What the task requires →
Copy out the lines of the material below from the line containing "class: Agaricomycetes" up to and including the line containing "family: Apocynaceae", and give nothing else.
##### Data shown #####
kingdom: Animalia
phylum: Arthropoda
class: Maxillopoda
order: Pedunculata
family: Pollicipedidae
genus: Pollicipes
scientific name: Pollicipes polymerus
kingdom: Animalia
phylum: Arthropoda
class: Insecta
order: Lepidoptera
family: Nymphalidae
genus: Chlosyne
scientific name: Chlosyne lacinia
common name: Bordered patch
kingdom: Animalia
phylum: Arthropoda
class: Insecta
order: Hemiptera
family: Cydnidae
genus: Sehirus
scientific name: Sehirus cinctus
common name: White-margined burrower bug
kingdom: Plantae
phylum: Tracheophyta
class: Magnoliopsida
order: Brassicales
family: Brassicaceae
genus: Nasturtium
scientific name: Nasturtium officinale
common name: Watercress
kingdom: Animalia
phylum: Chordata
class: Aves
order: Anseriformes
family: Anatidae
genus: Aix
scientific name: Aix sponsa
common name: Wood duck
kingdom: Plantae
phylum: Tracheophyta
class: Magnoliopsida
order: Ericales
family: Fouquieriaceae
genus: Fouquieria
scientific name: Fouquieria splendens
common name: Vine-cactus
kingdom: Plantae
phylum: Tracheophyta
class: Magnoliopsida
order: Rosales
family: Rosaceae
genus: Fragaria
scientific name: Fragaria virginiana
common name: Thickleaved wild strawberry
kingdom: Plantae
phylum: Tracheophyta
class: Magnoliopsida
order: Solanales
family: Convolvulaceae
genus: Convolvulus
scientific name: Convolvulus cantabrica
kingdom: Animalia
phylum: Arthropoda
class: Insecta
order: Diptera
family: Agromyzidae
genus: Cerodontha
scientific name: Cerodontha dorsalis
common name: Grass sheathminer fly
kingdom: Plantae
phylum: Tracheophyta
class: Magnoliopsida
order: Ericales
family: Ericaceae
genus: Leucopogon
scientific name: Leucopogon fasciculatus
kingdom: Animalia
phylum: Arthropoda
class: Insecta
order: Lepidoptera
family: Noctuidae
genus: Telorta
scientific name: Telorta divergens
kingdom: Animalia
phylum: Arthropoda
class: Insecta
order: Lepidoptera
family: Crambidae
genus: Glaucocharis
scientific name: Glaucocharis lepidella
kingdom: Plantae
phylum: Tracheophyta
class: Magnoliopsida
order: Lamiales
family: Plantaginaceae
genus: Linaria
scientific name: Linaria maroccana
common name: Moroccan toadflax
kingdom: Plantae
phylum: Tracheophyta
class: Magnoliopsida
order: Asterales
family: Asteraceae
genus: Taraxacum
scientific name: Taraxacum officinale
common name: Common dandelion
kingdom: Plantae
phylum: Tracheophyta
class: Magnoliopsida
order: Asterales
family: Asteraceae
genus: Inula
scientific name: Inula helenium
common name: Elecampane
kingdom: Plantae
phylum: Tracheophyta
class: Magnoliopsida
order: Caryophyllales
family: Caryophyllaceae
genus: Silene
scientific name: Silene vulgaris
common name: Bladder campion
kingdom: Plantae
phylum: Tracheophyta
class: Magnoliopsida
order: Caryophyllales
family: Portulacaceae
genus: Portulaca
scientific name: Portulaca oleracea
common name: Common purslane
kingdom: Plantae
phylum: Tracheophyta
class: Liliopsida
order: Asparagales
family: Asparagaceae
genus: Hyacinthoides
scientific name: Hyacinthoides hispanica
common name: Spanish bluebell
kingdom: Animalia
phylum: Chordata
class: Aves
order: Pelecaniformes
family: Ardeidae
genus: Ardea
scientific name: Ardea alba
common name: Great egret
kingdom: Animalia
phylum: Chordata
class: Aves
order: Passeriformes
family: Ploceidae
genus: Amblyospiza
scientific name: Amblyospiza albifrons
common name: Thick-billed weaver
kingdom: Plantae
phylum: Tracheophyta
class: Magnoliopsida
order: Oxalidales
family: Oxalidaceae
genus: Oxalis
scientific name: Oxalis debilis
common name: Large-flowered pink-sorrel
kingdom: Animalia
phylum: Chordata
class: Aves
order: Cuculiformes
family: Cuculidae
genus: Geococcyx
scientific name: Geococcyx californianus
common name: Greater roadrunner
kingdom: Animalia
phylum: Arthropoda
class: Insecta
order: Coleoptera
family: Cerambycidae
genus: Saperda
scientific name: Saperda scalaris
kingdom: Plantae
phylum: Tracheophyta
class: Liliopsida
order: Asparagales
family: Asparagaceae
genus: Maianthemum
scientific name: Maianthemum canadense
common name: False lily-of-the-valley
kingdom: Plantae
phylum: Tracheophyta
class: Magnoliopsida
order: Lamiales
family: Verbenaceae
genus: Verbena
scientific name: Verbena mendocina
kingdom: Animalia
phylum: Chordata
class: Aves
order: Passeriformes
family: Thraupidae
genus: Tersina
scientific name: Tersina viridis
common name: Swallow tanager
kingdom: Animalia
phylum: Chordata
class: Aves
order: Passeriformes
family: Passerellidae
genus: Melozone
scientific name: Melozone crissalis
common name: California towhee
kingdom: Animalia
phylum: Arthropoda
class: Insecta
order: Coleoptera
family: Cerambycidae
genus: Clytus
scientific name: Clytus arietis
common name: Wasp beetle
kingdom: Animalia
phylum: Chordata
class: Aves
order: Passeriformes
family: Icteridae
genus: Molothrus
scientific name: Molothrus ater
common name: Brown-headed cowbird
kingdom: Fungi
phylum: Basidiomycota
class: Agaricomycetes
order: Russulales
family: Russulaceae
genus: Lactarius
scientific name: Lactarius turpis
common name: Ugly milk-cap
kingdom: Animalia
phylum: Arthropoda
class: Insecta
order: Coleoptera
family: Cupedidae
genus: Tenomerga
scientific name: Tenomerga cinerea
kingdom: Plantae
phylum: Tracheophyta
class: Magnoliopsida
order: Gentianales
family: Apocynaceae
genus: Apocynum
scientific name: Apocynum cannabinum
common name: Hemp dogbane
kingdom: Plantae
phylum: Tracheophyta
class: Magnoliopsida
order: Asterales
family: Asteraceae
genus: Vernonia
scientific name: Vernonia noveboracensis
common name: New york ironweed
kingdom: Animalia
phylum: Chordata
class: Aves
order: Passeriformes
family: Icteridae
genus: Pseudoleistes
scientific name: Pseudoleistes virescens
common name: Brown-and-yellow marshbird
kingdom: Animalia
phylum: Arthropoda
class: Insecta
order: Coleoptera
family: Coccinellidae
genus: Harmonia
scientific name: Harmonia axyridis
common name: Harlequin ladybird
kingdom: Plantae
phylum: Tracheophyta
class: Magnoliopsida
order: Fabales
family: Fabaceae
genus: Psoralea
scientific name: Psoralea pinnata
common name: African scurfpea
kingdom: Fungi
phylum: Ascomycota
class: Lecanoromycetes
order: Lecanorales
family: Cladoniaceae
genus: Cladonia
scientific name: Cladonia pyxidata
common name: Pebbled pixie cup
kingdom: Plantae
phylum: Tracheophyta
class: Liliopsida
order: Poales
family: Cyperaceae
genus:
#####
Written response →
class: Agaricomycetes
order: Russulales
family: Russulaceae
genus: Lactarius
scientific name: Lactarius turpis
common name: Ugly milk-cap
kingdom: Animalia
phylum: Arthropoda
class: Insecta
order: Coleoptera
family: Cupedidae
genus: Tenomerga
scientific name: Tenomerga cinerea
kingdom: Plantae
phylum: Tracheophyta
class: Magnoliopsida
order: Gentianales
family: Apocynaceae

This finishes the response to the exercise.